The & in the replacement text fills in for whichever single character is enclosed in parentheses. Note that since \ is the LaTeX escape character, you'll have to escape it as well in the original file.



回答2:

sed -i 's/\#/\\\#/g' ./file.txt
sed -i 's/\$/\\\$/g' ./file.txt
sed -i 's/\%/\\\%/g' ./file.txt
sed -i 's/\&/\\\&/g' ./file.txt
sed -i 's/\_/\\\_/g' ./file.txt

You don't need the \ on the first (search) string on most of them, just $ (it's a special character, meaning the end of a line; the rest aren't special). And in the replacement, you only need two \\, not three. Also, you could do it all in one with several -e statements:

sed -i.bak -e 's/#/\\#/g'  \
           -e 's/\$/\\$/g' \
           -e 's/%/\\%/g'  \
           -e 's/&/\\&/g'  \
           -e 's/_/\\_/g' file.txt

You don't need to double-escape anything (except the \\) because these are single-quoted. In your grep, bash is interpreting the escape on the $ because it's a special character (specifically, a sigil for variables), so grep is getting and searching for just the $, which is a special character meaning the end of a line. You need to either single-quote it to prevent bash from interpreting the \ ('\$', or add another pair of \\: "\\\$". Presumably, that's where you're getting the\` from, but you don't need it in the sed as it's written.



回答3:

I think your problem is that bash itself is handling those escapes.

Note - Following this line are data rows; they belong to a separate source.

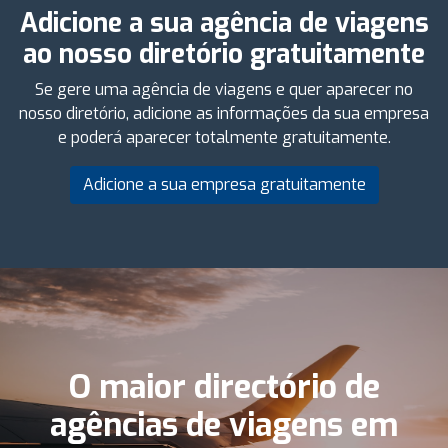
Adicione a sua agência de viagens
ao nosso diretório gratuitamente
Se gere uma agência de viagens e quer aparecer no
nosso diretório, adicione as informações da sua empresa
e poderá aparecer totalmente gratuitamente.
Adicione a sua empresa gratuitamente
O maior directório de
agências de viagens em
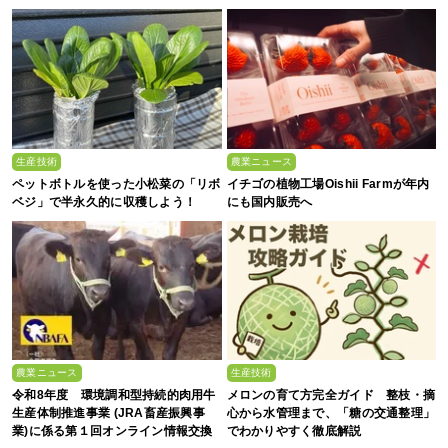
解説
生産技術
農業ニュース
ペットボトルを使った小松菜の「リボ
イチゴの植物工場Oishii Farmが年内
ベジ」で半永久的に収穫しよう！
にも国内販売へ
農業ニュース
生産技術
令和8年度 環境調和型持続的肉用牛
メロンの育て方完全ガイド 整枝・摘
生産体制推進事業 (JRA畜産振興事
心から水管理まで、「糖の交通整理」
業)に係る第１回オンライン情報交換
でわかりやすく徹底解説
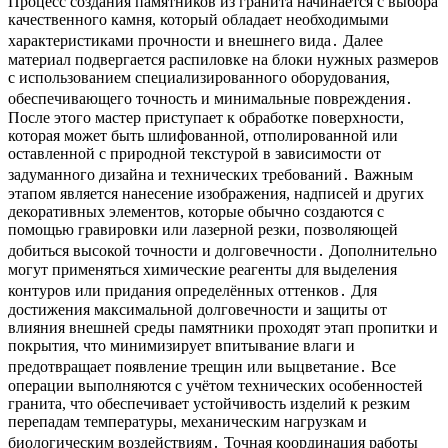
Процесс создания памятников из гранита начинается с выбора
качественного камня, который обладает необходимыми
характеристиками прочности и внешнего вида․ Далее
материал подвергается распиловке на блоки нужных размеров
с использованием специализированного оборудования,
обеспечивающего точность и минимальные повреждения․
После этого мастер приступает к обработке поверхности,
которая может быть шлифованной, отполированной или
оставленной с природной текстурой в зависимости от
задуманного дизайна и технических требований․ Важным
этапом является нанесение изображения, надписей и других
декоративных элементов, которые обычно создаются с
помощью гравировки или лазерной резки, позволяющей
добиться высокой точности и долговечности․ Дополнительно
могут применяться химические реагенты для выделения
контуров или придания определённых оттенков․ Для
достижения максимальной долговечности и защиты от
влияния внешней среды памятники проходят этап пропитки и
покрытия, что минимизирует впитывание влаги и
предотвращает появление трещин или выцветание․ Все
операции выполняются с учётом технических особенностей
гранита, что обеспечивает устойчивость изделий к резким
перепадам температуры, механическим нагрузкам и
биологическим воздействиям․ Точная координация работы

  1. What you have looks right to me. But warning: it will also doubly escape e.g. a \# that is already escaped. If that's not what you want, you might want to modify your patterns to check that there isn't a preceding \ already.
  2. $ is used for bash command substitution syntax. I guess grep "\\$" file.txt should do what you expect.


回答4:

I do not respond for sed, the other answers are good enougth ;-)

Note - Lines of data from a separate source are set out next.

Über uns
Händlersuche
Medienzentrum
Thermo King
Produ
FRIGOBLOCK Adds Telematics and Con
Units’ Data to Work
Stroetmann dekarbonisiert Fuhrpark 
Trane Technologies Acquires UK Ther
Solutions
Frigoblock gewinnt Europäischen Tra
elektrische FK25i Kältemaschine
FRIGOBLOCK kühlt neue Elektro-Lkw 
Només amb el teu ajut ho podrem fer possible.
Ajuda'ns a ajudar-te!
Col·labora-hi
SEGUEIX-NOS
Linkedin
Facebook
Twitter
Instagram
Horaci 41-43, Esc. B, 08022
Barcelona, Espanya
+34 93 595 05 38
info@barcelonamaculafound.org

You can use less as viewer to check your huge file (or more, but less is more comfortable than more).

For searching, you can use fgrep: it ignores regular expression => fgrep '\$' will really search for text \$. fgrep is the same as invoking grep -F.

EDIT: fgrep '\$' and fgrep "\$" are different. In the second case, bash interprets the string and will replace it by a single character: $ (i.e. fgrep will search for $ only).